Répondre non à Dieu, repousser ce principe de félicité nouvelle et éternelle, voilà qui relève du pouvoir de la créature. Mais si elle agit ainsi, elle cesse d’être fille pour devenir esclave. Toute créature est telle qu’il convient à sa nature ; c’est pourquoi, lorsque l’une d’elles recherche quelque chose d’étranger, elle n’agit pas selon sa propre manière d’être, mais sous une impulsion étrangère ; et cela est servile. L’homme est rationnel par nature. Lorsqu’il se comporte selon la raison, il procède de son propre mouvement, conformément à ce qu’il est : et cela est le propre de la liberté. Lorsqu’il pèche, il agit hors de la raison ; il se laisse alors conduire par un autre : il est sujet, retenu en des confins étrangers : c’est pourquoi, celui qui accepte le péché est l’esclave du péché (Jn 8, 34).

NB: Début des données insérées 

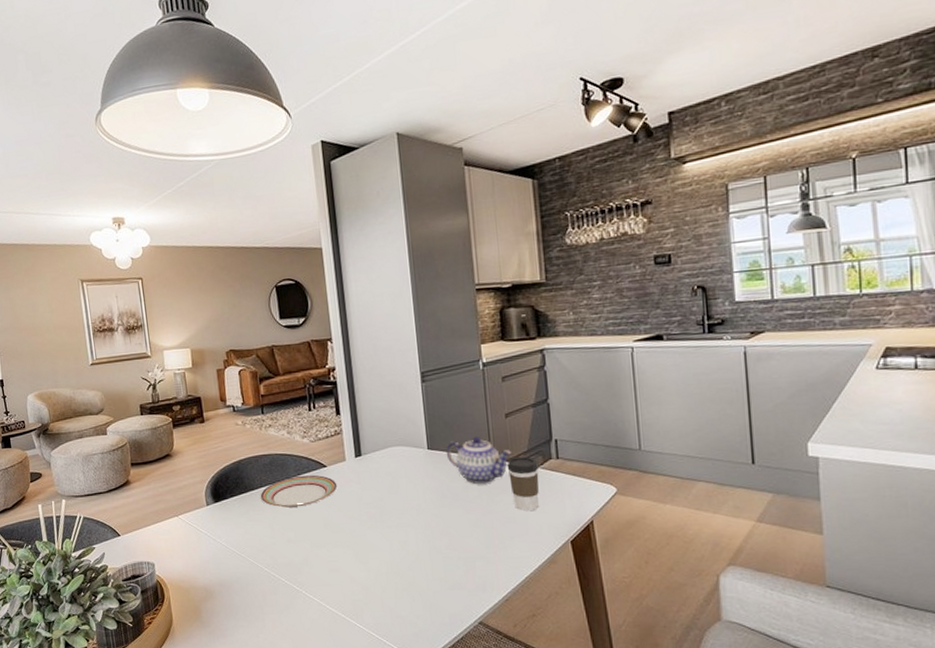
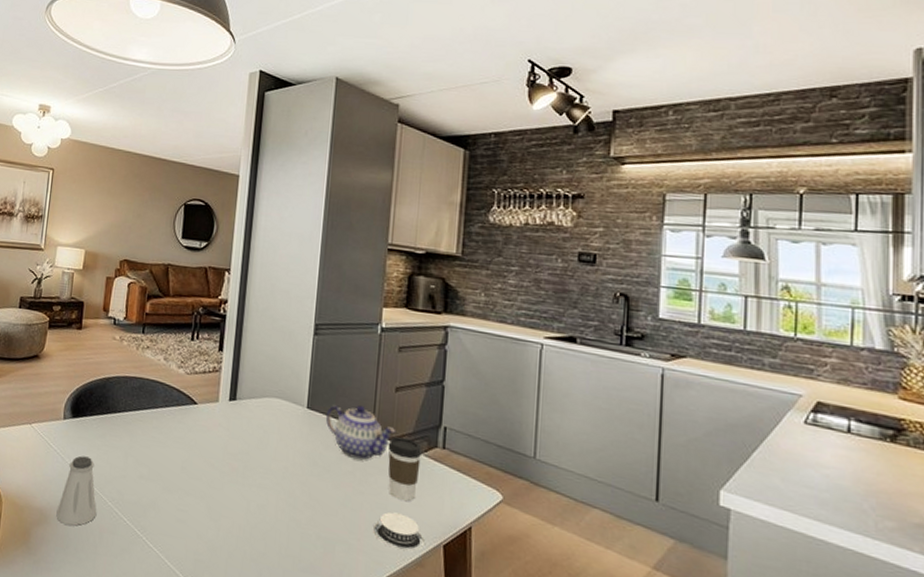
saltshaker: none [219,533,257,595] -> present [56,456,97,526]
plate: present [260,475,338,508] -> none [121,407,205,442]
architectural model: none [505,522,555,553] -> present [372,512,426,552]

Permettez—moi d’insister sur ce point. Il est évident, et nous pouvons le constater fréquemment autour de nous et en nous—mêmes, qu’aucun homme n’échappe à une certaine servitude. Les uns se prosternent devant l’argent ; d’autres adorent le pouvoir ; d’autres la relative tranquillité du scepticisme ; d’autres découvrent leur veau d’or dans la sensualité. Il en va de même des choses nobles. Nous pouvons nous adonner à une tâche, à une entreprise de dimensions plus ou moins grandes, à l’accomplissement d’un travail scientifique, artistique, littéraire, spirituel. S’il y met de l’acharnement, s’il est pris d’une véritable passion, celui qui s’y adonne vit en esclave, et il se consacre avec joie au service de la finalité de son labeur.